##### SELECTED TEXT
Henry Irving Louttit Sr. (January 1, 1903 – July 24, 1984) was bishop of South Florida and Central Florida  in The Episcopal Church. His son, Henry I. Louttit, Jr., was also a bishop.

Early life and education
Louttit was born on January 1, 1903, in Buffalo, New York, the son of William Henry Louttit and Susan Bruman. He was educated at Hobart College in Geneva, New York, where he graduated with a Bachelor of Artsdegree in 1925. He then entered Virginia Theological Seminary and graduated with a Bachelor of Divinity in 1929. He married Amy Cleckler on June 22, 1936, and together they had two sons. He was awarded a Doctor of Divinity from both the Virginia Seminary and Hobart.
##########
TASK INSTRUCTIONS: Reproduce the biographical passage on Henry Irving Louttit Sr. in full, word for word.
##### GIVEN INFORMATION
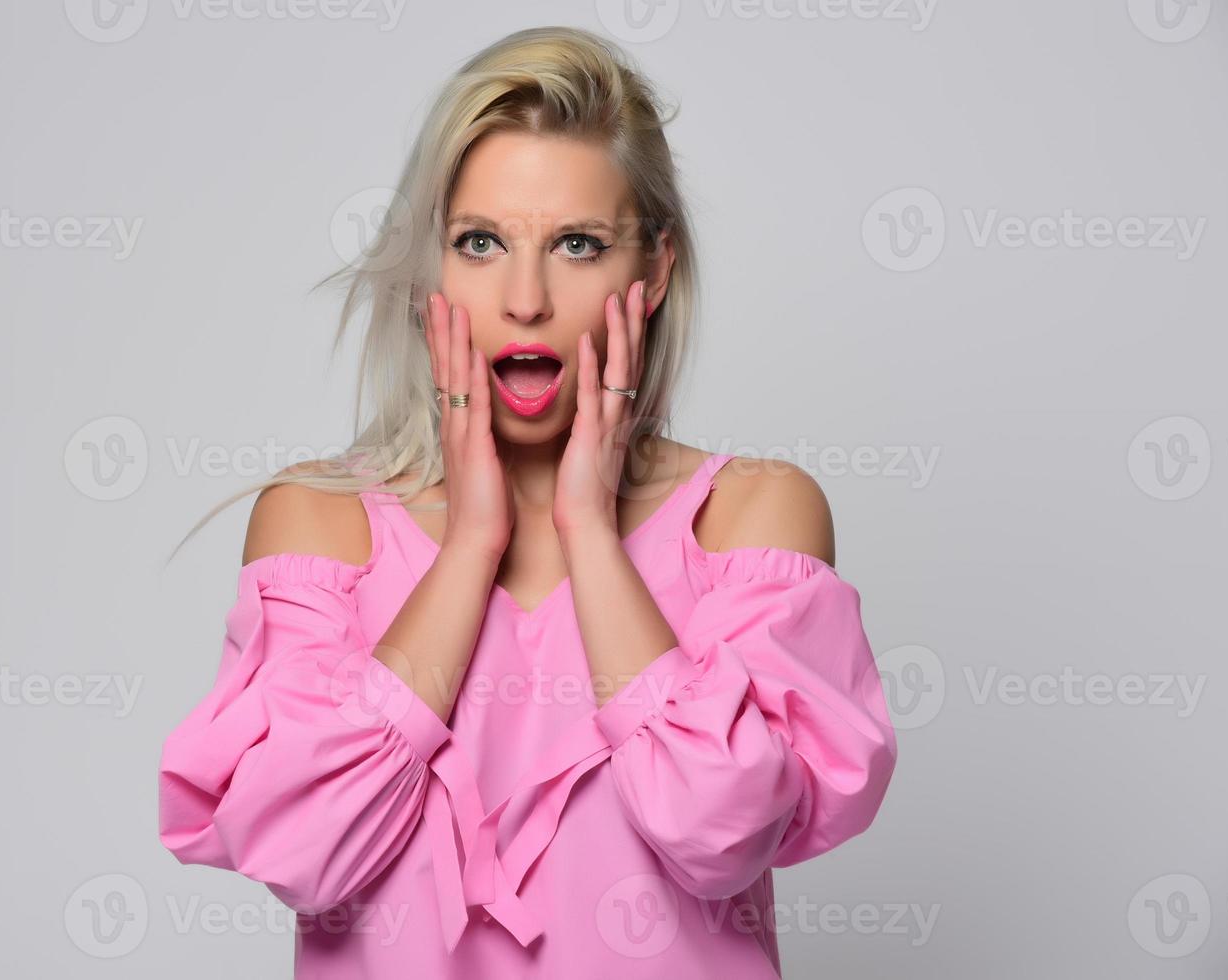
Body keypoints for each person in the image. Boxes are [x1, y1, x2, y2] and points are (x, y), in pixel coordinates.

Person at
##########
RESULT OF THIS TASK:
Henry Irving Louttit Sr. (January 1, 1903 – July 24, 1984) was bishop of South Florida and Central Florida  in The Episcopal Church. His son, Henry I. Louttit, Jr., was also a bishop.

Early life and education
Louttit was born on January 1, 1903, in Buffalo, New York, the son of William Henry Louttit and Susan Bruman. He was educated at Hobart College in Geneva, New York, where he graduated with a Bachelor of Artsdegree in 1925. He then entered Virginia Theological Seminary and graduated with a Bachelor of Divinity in 1929. He married Amy Cleckler on June 22, 1936, and together they had two sons. He was awarded a Doctor of Divinity from both the Virginia Seminary and Hobart.